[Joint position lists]
• • • • • • •

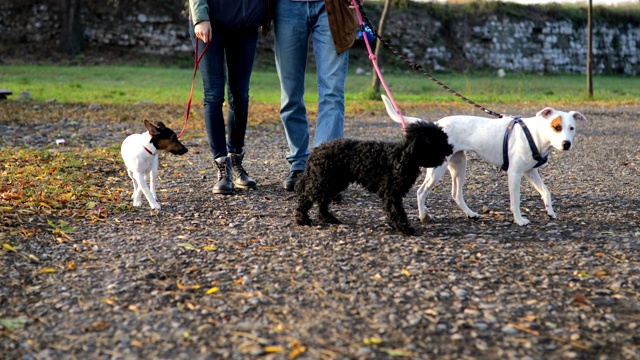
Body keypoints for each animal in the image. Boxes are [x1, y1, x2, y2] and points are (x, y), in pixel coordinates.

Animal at [382, 95, 588, 225]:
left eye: (571, 128)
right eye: (556, 127)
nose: (566, 144)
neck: (535, 134)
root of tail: (435, 126)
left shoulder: (531, 172)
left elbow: (546, 192)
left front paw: (550, 211)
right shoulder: (515, 174)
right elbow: (516, 200)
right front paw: (519, 220)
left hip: (459, 165)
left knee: (456, 194)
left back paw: (471, 214)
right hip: (437, 167)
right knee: (421, 192)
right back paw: (424, 216)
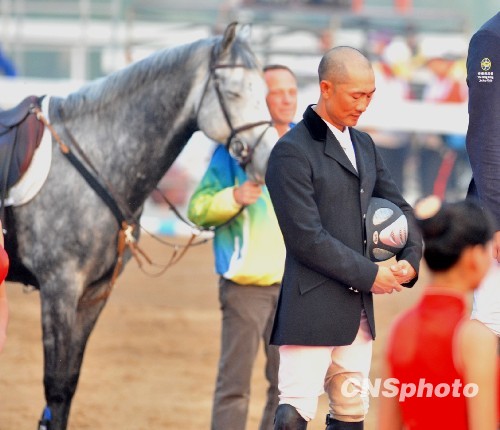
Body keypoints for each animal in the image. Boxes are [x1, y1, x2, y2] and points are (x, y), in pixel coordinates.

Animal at [3, 22, 278, 430]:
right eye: (233, 92)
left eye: (264, 91)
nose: (268, 158)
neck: (95, 155)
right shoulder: (59, 288)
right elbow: (54, 386)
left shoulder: (94, 293)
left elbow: (67, 386)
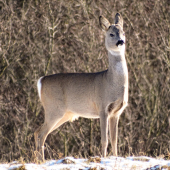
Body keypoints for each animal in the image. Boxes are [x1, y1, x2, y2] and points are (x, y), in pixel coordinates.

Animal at [34, 12, 127, 161]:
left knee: (37, 131)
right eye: (111, 34)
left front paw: (116, 158)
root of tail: (41, 81)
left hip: (64, 114)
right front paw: (103, 158)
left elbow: (114, 140)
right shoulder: (102, 107)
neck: (111, 82)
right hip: (53, 109)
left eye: (123, 32)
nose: (120, 42)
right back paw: (41, 160)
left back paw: (36, 160)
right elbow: (105, 139)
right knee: (42, 133)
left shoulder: (116, 112)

• • • • • • •

PROBLEM DESCRIPTION – The exact lines from the one containing "right eye: (233, 92)" through the end of the data are to be copied, with both ends kept and pictures left out.

RESPONSE TO THE TASK –
right eye: (233, 92)
left eye: (264, 91)
nose: (268, 158)
neck: (95, 155)
right shoulder: (59, 288)
right elbow: (54, 386)
left shoulder: (94, 293)
left elbow: (67, 386)
Body keypoints for each animal in the image. Boxes are [x1, y1, x2, y2] and points are (x, y), in pixel coordinates.

Animal at [34, 12, 127, 161]:
left knee: (37, 131)
right eye: (111, 34)
left front paw: (116, 158)
root of tail: (41, 81)
left hip: (64, 114)
right front paw: (103, 158)
left elbow: (114, 140)
right shoulder: (102, 107)
neck: (111, 82)
right hip: (53, 109)
left eye: (123, 32)
nose: (120, 42)
right back paw: (41, 160)
left back paw: (36, 160)
right elbow: (105, 139)
right knee: (42, 133)
left shoulder: (116, 112)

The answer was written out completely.